43 Sixth, the plaintiffs did not make any application under s 1323(1)(h) or s 1323(3) of the Act. Accordingly in appointing the receiver I did not invoke that otherwise available head of power.
44 Seventh, it should be apparent from what I have said that the appointment of the receiver was not pursuant to some friendly relationship between a creditor and the debtor company. The plaintiffs are in opposing interests to the companies.
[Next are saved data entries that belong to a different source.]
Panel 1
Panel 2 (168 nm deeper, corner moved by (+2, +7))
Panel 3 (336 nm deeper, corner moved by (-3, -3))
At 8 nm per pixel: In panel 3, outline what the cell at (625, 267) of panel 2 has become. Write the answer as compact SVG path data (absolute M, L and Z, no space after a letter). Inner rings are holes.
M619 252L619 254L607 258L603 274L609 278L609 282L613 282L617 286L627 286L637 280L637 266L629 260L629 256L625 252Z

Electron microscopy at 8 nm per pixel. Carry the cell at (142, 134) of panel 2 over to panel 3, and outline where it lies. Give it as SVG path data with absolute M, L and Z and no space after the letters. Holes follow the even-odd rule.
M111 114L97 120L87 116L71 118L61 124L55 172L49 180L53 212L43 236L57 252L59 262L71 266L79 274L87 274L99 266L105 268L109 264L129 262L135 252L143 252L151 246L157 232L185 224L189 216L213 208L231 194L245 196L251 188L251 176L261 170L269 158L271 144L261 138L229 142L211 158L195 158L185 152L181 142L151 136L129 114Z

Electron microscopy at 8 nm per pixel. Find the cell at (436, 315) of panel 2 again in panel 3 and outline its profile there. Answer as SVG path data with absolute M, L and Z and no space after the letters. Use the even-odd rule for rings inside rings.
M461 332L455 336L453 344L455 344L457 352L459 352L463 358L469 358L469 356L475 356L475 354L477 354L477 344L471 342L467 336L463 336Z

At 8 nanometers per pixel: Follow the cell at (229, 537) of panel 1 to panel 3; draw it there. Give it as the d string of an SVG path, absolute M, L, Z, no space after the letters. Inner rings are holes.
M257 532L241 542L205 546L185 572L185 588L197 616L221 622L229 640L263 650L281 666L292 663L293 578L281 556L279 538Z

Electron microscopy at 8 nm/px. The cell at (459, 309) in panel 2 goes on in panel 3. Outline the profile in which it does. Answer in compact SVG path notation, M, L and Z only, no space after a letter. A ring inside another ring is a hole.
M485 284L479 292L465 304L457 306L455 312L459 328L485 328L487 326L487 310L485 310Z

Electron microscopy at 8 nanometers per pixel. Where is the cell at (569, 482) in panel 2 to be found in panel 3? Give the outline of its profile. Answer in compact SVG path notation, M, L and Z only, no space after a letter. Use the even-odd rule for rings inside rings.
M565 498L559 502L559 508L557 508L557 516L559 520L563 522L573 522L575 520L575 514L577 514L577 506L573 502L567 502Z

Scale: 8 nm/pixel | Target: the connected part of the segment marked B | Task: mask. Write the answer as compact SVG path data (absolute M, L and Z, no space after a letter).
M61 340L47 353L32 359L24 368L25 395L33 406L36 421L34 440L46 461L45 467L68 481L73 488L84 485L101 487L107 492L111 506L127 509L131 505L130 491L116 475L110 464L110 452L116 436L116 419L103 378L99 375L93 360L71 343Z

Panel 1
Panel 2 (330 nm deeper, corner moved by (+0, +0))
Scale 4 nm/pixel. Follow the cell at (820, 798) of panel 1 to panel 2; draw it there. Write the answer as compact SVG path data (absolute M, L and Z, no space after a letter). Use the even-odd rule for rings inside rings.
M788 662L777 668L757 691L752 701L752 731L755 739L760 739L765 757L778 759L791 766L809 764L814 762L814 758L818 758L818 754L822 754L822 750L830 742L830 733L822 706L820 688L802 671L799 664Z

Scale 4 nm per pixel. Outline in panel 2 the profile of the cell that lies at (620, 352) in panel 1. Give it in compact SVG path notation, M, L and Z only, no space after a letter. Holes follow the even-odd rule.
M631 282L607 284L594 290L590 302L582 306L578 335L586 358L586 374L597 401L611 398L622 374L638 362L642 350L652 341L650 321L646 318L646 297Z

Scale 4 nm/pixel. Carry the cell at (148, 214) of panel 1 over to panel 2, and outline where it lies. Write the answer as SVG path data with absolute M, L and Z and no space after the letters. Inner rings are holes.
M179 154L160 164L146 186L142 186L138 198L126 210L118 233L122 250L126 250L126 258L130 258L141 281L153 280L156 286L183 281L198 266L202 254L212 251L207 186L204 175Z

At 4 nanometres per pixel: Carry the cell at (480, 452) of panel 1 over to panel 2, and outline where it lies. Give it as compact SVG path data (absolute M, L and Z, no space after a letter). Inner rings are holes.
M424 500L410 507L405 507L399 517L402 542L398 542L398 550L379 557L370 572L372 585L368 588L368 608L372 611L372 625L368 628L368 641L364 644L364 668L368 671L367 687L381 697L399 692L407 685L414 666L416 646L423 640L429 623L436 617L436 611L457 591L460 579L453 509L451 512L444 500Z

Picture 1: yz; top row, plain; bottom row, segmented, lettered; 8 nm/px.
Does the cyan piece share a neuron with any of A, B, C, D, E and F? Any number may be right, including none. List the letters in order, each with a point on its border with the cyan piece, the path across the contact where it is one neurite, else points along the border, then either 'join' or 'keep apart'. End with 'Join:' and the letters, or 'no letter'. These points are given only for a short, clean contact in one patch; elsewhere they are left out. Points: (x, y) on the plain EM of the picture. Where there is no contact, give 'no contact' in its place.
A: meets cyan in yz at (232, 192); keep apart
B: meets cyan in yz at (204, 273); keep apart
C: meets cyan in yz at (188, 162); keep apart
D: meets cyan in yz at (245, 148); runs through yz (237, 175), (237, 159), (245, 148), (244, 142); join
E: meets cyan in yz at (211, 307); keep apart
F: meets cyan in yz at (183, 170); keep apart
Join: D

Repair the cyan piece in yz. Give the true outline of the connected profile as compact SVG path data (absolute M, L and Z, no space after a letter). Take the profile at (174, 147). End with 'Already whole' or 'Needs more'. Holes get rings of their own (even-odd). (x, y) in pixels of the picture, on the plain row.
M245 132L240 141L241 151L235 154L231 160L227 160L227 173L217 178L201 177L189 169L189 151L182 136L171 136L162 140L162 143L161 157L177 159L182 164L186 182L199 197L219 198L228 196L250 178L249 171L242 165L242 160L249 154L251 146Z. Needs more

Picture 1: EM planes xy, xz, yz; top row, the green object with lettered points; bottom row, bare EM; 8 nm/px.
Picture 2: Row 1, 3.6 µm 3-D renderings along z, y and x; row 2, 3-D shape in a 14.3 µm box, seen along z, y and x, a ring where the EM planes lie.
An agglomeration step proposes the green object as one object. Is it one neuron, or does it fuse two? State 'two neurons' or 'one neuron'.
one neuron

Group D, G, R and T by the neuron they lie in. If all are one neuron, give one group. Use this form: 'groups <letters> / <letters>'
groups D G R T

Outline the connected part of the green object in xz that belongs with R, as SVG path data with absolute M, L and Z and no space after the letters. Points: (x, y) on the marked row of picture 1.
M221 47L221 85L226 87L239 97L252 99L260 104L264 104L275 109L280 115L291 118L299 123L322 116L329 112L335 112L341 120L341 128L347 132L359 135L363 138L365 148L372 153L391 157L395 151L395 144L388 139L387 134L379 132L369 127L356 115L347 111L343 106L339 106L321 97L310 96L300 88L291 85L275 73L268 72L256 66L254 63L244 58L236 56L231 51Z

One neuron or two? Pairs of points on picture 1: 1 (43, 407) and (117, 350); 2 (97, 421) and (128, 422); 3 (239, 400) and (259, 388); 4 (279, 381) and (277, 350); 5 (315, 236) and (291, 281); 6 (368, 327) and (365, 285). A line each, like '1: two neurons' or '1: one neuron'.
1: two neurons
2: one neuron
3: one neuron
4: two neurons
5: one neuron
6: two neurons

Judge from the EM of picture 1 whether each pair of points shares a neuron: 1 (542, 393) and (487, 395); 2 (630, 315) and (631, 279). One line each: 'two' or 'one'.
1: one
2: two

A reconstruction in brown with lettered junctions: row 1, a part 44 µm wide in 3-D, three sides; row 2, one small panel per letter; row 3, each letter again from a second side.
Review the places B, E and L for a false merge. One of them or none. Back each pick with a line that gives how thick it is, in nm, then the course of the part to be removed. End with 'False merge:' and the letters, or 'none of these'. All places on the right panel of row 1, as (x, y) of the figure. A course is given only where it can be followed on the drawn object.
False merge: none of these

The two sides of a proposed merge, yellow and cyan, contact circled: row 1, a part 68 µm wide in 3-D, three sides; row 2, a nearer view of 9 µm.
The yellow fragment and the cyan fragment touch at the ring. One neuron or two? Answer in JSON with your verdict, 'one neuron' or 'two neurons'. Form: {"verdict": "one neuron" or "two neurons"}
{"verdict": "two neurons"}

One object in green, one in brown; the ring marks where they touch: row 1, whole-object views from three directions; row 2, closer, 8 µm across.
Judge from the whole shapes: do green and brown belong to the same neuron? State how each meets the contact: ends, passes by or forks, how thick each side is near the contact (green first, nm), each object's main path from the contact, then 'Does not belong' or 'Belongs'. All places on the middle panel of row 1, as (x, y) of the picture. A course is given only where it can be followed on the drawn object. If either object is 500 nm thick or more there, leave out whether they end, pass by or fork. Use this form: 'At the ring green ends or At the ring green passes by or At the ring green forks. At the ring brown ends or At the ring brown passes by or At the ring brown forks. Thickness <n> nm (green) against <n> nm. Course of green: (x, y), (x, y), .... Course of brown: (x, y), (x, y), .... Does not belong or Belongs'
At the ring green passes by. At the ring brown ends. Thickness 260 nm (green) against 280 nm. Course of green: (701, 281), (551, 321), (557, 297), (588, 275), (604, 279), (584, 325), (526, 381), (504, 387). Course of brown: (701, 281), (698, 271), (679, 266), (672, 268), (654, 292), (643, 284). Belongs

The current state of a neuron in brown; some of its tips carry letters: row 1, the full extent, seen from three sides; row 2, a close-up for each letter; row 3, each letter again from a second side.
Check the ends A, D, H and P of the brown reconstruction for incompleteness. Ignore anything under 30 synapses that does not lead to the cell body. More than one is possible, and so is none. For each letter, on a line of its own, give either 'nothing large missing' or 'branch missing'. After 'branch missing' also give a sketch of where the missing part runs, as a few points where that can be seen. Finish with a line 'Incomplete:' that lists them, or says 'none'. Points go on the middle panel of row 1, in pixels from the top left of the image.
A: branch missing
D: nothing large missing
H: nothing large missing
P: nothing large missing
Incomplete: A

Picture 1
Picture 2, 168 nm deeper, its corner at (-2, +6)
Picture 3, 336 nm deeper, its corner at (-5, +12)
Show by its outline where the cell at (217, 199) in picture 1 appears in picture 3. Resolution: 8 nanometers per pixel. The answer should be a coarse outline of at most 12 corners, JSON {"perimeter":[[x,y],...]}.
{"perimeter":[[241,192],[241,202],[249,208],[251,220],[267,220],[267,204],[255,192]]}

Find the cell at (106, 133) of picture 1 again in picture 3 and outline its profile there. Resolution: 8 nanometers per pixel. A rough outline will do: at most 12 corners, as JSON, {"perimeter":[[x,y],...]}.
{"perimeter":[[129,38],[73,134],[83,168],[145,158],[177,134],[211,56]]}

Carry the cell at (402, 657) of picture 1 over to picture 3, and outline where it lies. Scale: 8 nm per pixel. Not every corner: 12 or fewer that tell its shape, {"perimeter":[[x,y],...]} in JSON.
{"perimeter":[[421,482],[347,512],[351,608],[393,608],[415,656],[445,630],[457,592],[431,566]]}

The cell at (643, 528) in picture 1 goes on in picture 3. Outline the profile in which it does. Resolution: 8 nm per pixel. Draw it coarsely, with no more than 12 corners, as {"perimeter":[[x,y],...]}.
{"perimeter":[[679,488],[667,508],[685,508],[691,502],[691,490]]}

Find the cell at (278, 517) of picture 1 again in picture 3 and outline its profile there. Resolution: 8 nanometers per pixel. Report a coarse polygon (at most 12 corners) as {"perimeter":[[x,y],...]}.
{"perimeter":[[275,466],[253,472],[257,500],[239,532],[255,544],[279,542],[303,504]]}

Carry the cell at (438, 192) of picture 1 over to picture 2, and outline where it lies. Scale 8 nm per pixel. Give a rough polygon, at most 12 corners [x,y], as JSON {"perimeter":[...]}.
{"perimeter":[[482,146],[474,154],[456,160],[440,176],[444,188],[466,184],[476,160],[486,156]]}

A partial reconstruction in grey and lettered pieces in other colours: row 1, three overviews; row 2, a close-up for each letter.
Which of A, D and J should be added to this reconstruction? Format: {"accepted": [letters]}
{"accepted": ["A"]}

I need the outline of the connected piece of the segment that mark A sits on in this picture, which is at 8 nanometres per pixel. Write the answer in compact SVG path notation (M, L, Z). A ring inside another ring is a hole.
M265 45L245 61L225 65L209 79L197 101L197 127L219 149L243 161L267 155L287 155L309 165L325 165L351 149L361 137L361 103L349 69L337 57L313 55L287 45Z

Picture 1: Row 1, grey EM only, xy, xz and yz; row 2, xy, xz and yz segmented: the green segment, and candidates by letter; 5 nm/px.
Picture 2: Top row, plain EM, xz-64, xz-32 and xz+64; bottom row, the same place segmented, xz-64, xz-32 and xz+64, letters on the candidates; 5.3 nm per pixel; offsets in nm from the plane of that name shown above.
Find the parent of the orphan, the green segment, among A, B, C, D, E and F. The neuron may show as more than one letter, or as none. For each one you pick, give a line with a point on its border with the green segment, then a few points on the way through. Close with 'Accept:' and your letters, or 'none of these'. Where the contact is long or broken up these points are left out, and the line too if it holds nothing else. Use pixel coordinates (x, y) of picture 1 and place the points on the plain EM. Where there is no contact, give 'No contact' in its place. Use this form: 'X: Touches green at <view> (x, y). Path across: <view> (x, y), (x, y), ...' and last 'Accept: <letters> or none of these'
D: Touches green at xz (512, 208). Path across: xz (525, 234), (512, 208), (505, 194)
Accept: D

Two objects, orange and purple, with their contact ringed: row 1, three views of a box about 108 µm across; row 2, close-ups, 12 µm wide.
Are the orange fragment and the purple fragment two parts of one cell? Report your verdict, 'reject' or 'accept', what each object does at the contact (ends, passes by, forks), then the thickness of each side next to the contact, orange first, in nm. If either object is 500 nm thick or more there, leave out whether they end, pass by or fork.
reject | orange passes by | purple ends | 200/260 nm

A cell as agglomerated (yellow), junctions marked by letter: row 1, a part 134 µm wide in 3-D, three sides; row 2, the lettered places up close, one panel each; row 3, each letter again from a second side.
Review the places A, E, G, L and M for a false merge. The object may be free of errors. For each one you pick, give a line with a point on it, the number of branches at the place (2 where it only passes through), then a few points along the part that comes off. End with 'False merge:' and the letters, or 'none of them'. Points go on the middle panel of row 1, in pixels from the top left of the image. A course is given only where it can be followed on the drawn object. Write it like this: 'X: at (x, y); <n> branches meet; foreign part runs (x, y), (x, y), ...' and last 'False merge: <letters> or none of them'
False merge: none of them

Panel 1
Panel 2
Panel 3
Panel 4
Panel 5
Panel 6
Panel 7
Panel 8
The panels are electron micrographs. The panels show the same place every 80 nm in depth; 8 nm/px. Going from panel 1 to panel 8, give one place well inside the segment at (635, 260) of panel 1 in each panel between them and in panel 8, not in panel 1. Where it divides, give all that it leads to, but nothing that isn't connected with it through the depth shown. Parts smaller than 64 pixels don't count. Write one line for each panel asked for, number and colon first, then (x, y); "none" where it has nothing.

There is no suggestion that the receivership was designed to defeat or delay other creditors.
45 Eighth, notwithstanding the plaintiffs' original position, which was to have one of the liquidators appointed as the receiver, I declined that request and appointed a receiver who was independent of all parties.
46 Ninth, in appointing the receiver there was no suggestion that his appointment conferred upon the plaintiffs a form of pre-trial security that they otherwise lacked.
47 Finally, I accept that before the practical fusion of law and equity, the Court of Chancery did not make available its remedy of receiver, and that after that fusion such a remedy has not generally been available (absent statutory power), as a means just for establishing a scheme for the administration of a financially embarrassed corporate debtor (National Australia Bank Ltd v Bond Brewing Ltd at 551). I say "generally" given the exceptions I have noted in [41(c)] above. But that says nothing about the breadth of the statutory powers that I have exercised under ss 23 and 57 of the Federal Court of Australia Act and their capacity to be cautiously utilised to achieving such an objective, but as ancillary to and supportive of the primary relief sought, its enforcement and the protection of this Court's processes.